* _Stored records_:
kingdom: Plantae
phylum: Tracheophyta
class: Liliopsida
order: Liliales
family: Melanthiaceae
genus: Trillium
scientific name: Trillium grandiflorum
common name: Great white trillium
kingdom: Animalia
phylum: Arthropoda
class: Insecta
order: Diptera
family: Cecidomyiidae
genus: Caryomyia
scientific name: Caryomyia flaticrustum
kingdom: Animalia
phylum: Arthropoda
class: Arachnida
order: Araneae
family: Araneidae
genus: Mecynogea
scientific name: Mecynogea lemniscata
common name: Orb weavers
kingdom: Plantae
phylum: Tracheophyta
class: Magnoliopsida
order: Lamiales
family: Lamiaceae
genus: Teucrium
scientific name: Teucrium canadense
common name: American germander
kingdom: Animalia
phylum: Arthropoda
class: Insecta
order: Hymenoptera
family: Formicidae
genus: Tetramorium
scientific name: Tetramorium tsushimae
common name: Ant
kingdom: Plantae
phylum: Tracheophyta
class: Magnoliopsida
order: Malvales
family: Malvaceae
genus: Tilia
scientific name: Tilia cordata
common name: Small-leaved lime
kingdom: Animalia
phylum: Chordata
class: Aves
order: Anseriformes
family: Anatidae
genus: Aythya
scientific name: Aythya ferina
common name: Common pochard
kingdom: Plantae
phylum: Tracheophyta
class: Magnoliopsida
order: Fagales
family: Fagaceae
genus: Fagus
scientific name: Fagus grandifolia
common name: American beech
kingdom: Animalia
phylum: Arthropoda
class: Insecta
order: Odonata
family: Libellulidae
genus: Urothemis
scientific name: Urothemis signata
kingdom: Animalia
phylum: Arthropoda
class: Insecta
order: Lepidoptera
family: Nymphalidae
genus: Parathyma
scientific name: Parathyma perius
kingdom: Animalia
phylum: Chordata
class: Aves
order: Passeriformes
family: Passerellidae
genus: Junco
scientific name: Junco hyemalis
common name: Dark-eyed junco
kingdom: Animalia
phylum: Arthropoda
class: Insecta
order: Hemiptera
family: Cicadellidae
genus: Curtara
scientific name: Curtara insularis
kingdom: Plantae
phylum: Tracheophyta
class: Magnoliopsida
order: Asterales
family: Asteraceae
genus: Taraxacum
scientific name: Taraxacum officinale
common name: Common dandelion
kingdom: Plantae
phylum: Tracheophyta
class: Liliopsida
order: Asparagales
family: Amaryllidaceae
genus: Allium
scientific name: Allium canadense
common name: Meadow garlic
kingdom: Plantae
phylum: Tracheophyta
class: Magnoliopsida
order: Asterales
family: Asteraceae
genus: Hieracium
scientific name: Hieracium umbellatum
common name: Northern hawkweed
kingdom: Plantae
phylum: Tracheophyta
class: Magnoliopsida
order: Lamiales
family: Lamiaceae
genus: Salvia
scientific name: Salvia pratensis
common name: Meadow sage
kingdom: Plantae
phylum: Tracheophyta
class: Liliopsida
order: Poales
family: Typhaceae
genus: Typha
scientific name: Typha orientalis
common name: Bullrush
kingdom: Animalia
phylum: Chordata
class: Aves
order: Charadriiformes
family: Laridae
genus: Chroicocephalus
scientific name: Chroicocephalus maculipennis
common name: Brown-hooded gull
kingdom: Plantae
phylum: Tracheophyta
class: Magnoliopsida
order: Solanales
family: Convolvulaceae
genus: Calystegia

* _To do_:
Turn every line of the entries above into a single numbered list, skipping any blank lines.

* _Complete response_:
1. kingdom: Plantae
2. phylum: Tracheophyta
3. class: Liliopsida
4. order: Liliales
5. family: Melanthiaceae
6. genus: Trillium
7. scientific name: Trillium grandiflorum
8. common name: Great white trillium
9. kingdom: Animalia
10. phylum: Arthropoda
11. class: Insecta
12. order: Diptera
13. family: Cecidomyiidae
14. genus: Caryomyia
15. scientific name: Caryomyia flaticrustum
16. kingdom: Animalia
17. phylum: Arthropoda
18. class: Arachnida
19. order: Araneae
20. family: Araneidae
21. genus: Mecynogea
22. scientific name: Mecynogea lemniscata
23. common name: Orb weavers
24. kingdom: Plantae
25. phylum: Tracheophyta
26. class: Magnoliopsida
27. order: Lamiales
28. family: Lamiaceae
29. genus: Teucrium
30. scientific name: Teucrium canadense
31. common name: American germander
32. kingdom: Animalia
33. phylum: Arthropoda
34. class: Insecta
35. order: Hymenoptera
36. family: Formicidae
37. genus: Tetramorium
38. scientific name: Tetramorium tsushimae
39. common name: Ant
40. kingdom: Plantae
41. phylum: Tracheophyta
42. class: Magnoliopsida
43. order: Malvales
44. family: Malvaceae
45. genus: Tilia
46. scientific name: Tilia cordata
47. common name: Small-leaved lime
48. kingdom: Animalia
49. phylum: Chordata
50. class: Aves
51. order: Anseriformes
52. family: Anatidae
53. genus: Aythya
54. scientific name: Aythya ferina
55. common name: Common pochard
56. kingdom: Plantae
57. phylum: Tracheophyta
58. class: Magnoliopsida
59. order: Fagales
60. family: Fagaceae
61. genus: Fagus
62. scientific name: Fagus grandifolia
63. common name: American beech
64. kingdom: Animalia
65. phylum: Arthropoda
66. class: Insecta
67. order: Odonata
68. family: Libellulidae
69. genus: Urothemis
70. scientific name: Urothemis signata
71. kingdom: Animalia
72. phylum: Arthropoda
73. class: Insecta
74. order: Lepidoptera
75. family: Nymphalidae
76. genus: Parathyma
77. scientific name: Parathyma perius
78. kingdom: Animalia
79. phylum: Chordata
80. class: Aves
81. order: Passeriformes
82. family: Passerellidae
83. genus: Junco
84. scientific name: Junco hyemalis
85. common name: Dark-eyed junco
86. kingdom: Animalia
87. phylum: Arthropoda
88. class: Insecta
89. order: Hemiptera
90. family: Cicadellidae
91. genus: Curtara
92. scientific name: Curtara insularis
93. kingdom: Plantae
94. phylum: Tracheophyta
95. class: Magnoliopsida
96. order: Asterales
97. family: Asteraceae
98. genus: Taraxacum
99. scientific name: Taraxacum officinale
100. common name: Common dandelion
101. kingdom: Plantae
102. phylum: Tracheophyta
103. class: Liliopsida
104. order: Asparagales
105. family: Amaryllidaceae
106. genus: Allium
107. scientific name: Allium canadense
108. common name: Meadow garlic
109. kingdom: Plantae
110. phylum: Tracheophyta
111. class: Magnoliopsida
112. order: Asterales
113. family: Asteraceae
114. genus: Hieracium
115. scientific name: Hieracium umbellatum
116. common name: Northern hawkweed
117. kingdom: Plantae
118. phylum: Tracheophyta
119. class: Magnoliopsida
120. order: Lamiales
121. family: Lamiaceae
122. genus: Salvia
123. scientific name: Salvia pratensis
124. common name: Meadow sage
125. kingdom: Plantae
126. phylum: Tracheophyta
127. class: Liliopsida
128. order: Poales
129. family: Typhaceae
130. genus: Typha
131. scientific name: Typha orientalis
132. common name: Bullrush
133. kingdom: Animalia
134. phylum: Chordata
135. class: Aves
136. order: Charadriiformes
137. family: Laridae
138. genus: Chroicocephalus
139. scientific name: Chroicocephalus maculipennis
140. common name: Brown-hooded gull
141. kingdom: Plantae
142. phylum: Tracheophyta
143. class: Magnoliopsida
144. order: Solanales
145. family: Convolvulaceae
146. genus: Calystegia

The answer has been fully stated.